Reduction of share capital

  • Person icon Phil Williams
  • Calendar icon 30 January 2013 00:00

Since 1 October 2008, private companies have been able to use a simplified share capital reduction process without Court approval. The provisions allow, for example, a company to return share capital which is in excess of its needs. The provisions require a special resolution supported by a solvency statement made by the directors (ss641-644 CA 2006).

Another use of the facility is the creation of distributable reserves from previously non-distributable reserves or share capital.

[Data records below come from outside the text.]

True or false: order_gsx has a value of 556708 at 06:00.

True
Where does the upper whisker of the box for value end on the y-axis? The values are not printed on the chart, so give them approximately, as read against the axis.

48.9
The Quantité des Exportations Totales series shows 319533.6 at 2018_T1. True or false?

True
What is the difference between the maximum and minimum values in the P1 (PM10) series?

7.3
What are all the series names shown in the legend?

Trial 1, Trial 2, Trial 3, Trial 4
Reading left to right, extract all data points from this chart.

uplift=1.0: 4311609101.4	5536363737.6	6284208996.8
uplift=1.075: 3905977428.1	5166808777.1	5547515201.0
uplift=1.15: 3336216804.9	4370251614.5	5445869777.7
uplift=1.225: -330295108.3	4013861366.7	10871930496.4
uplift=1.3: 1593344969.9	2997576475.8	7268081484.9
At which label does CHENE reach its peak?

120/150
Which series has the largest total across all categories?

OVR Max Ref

S654(1) states that a reserve arising from the reduction of a company's share capital is not distributable. However, s654(2) CA 2006 enables the Secretary of State, by order, to specify the circumstances in which a reserve will be distributable.

A statutory instrument in 2008 confirmed that a reserve created from a capital reduction is to be treated as a realised profit (s654 CA 2006 and SI 2008/1915).

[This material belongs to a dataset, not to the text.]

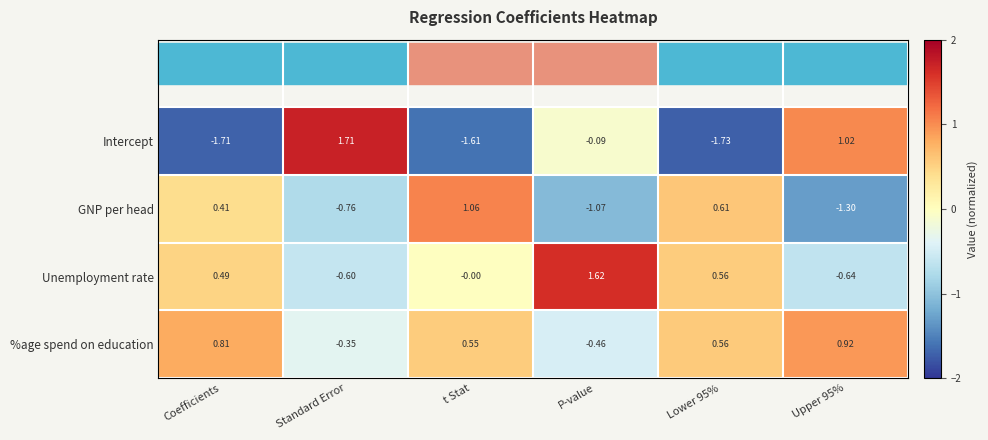

Rank the series by their maximum value, from highest to lowest.

Intercept, Unemployment rate, GNP per head, %age spend on education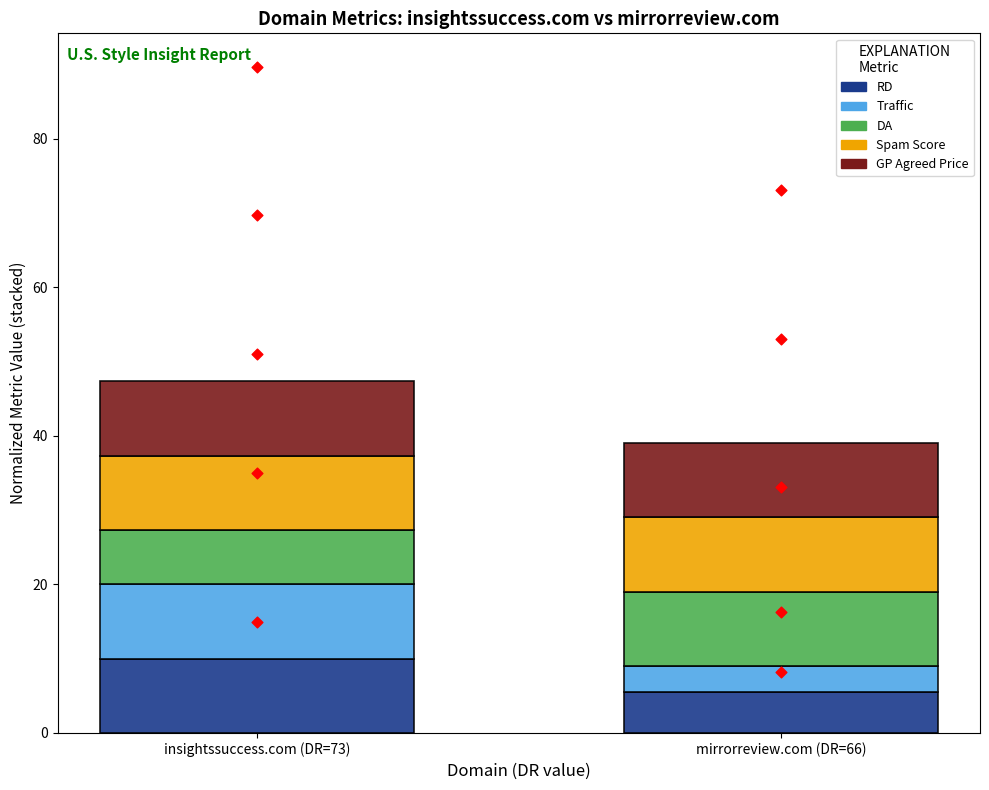

At which category is the sum across all series the highest?

insightssuccess.com (DR=73)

What is the tax treatment of a payment to shareholders out of such a reserve?

HMRC have now issued their view on the tax treatment of payments received by individuals and other non-corporates from reserves created following a share capital or share premium reduction. This guidance applies to payments from UK incorporated and UK resident companies but not non-UK resident companies (www.hmrc.gov.uk/specialist/draft-amended-indiv-guidance.pdf).

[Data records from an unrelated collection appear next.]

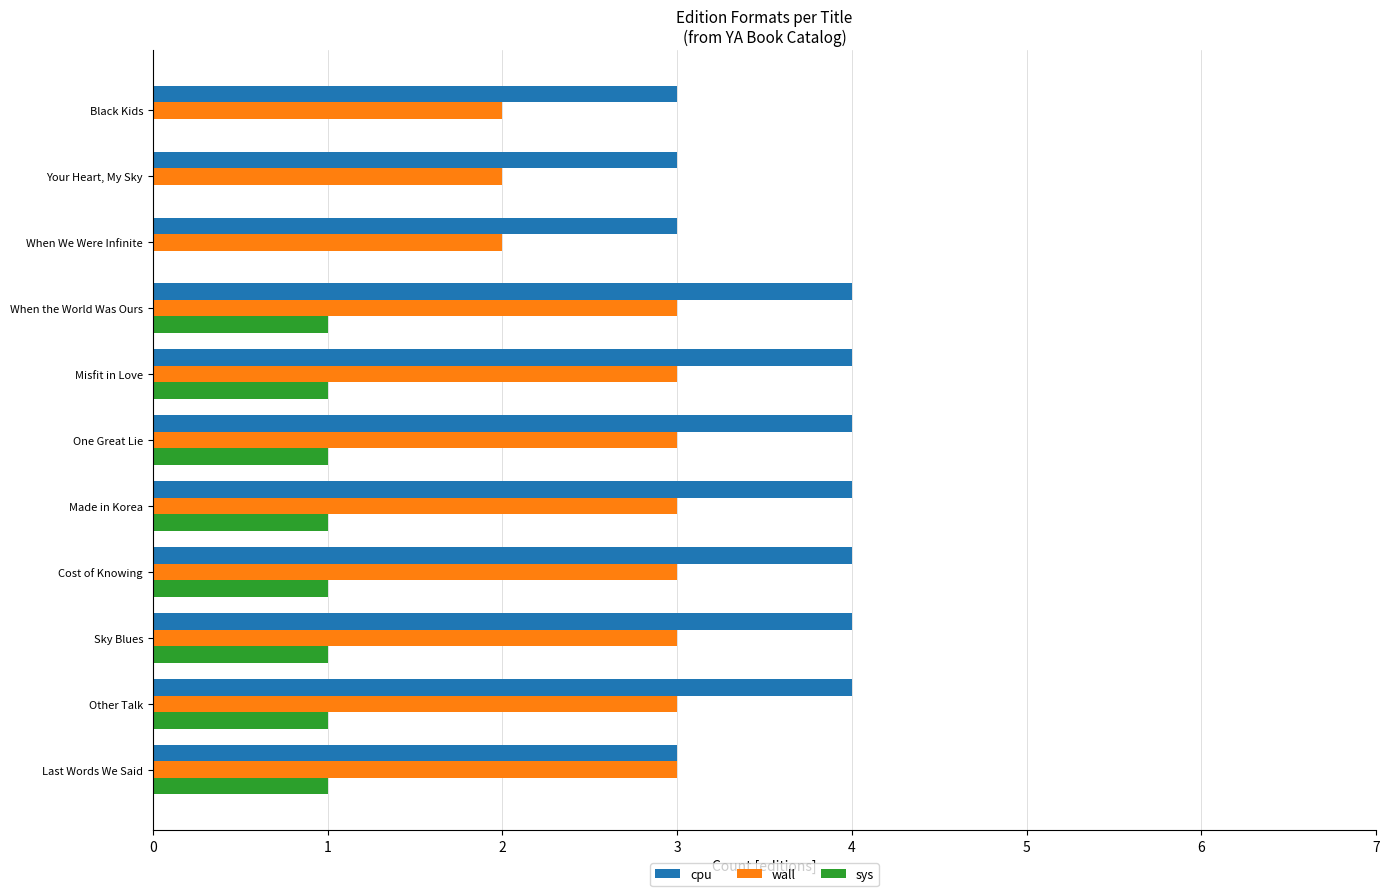

How many cpu values are between 3 and 4?

11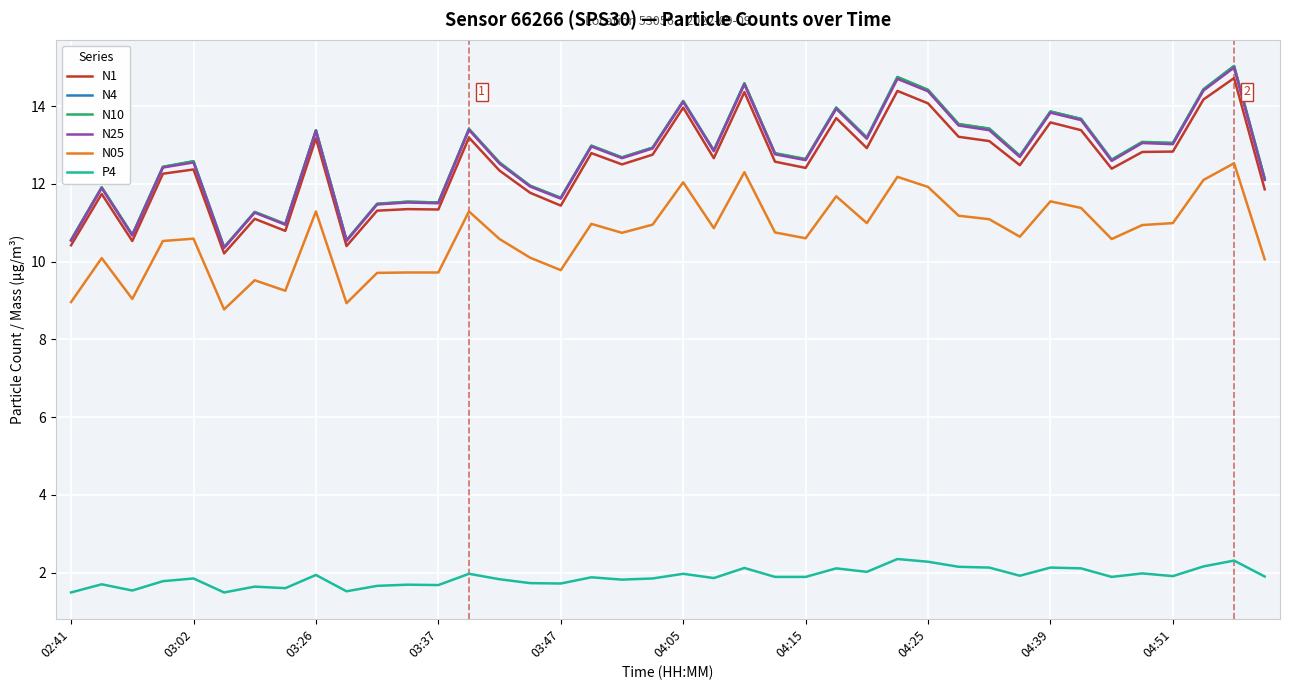

True or false: P4 and N05 cross at least once.

False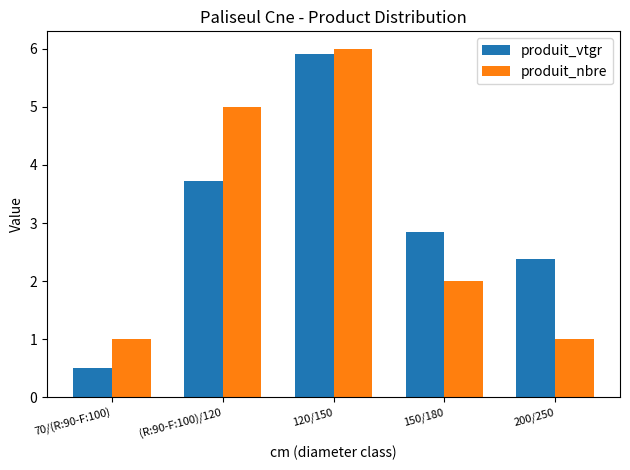

What is the total value across all series at 120/150?

11.9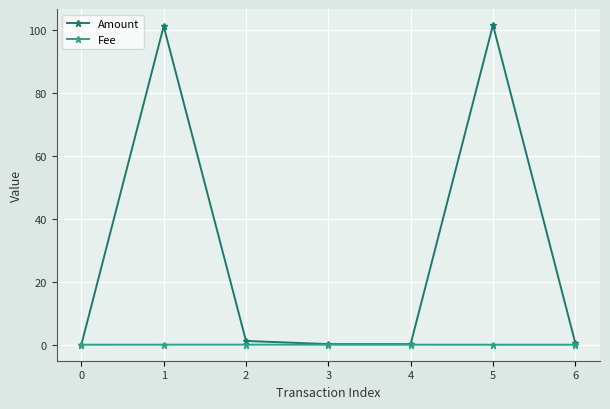

True or false: Fee has more than 0 points higher than both neighbors.

True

Their view is that where share capital (including premium) is reduced and a distributable reserve is created that treatment will be applied for tax purposes also:

'This means that:

• a dividend payment which is a distribution permitted under company law will be a dividend for the purposes of section 1000(1)A, and

• any other payment out of a reserve of this type will be a distribution under section 1000(1)B, and as it is treated as made out distributable profits, no part of it will be treated as representing a repayment of capital on the shares.

The distribution will therefore be chargeable to income tax.'

What if the repayment of share capital does not create a distributable reserve?

To quote from the HMRC view:

'Where there is a repayment of share capital (including share premium/capital redemption reserve) which does not have the effect of creating such a distributable reserve then this is not a distribution chargeable to income tax. There may, however, be a charge to capital gains tax under s122 TCGA 1992, as a capital distribution.' (s1000(1)B CTA 2010).

Is it necessary to create a distributable reserve? The Mercia view

The HMRC guidance does not directly cover this point but implies from the above paragraph that a repayment of share capital and share premium can be effected by the accounting entry: Dr Share capital/share premium, Cr Cash.

There is no requirement in the Act to create a statutory reserve following such a reduction. However, a company with a deficit on a profit and loss account may want to use the repayment of share capital provisions to eliminate the deficit so that it can then distribute future profits arising rather than having to wait until the deficit is cleared before being able to distribute to shareholders. When the provisions are used for this purpose then the accounting entries will require a credit to a distributable reserve. Dr Share capital/share premium, Cr Distributable reserves (P&L account). In this instance there is no immediate tax implication for the shareholders. If additional amounts are credited to the distributable reserve and then actually distributed, then this is an income distribution.

So, the highly technical answer is, it depends how you do it, so tread carefully!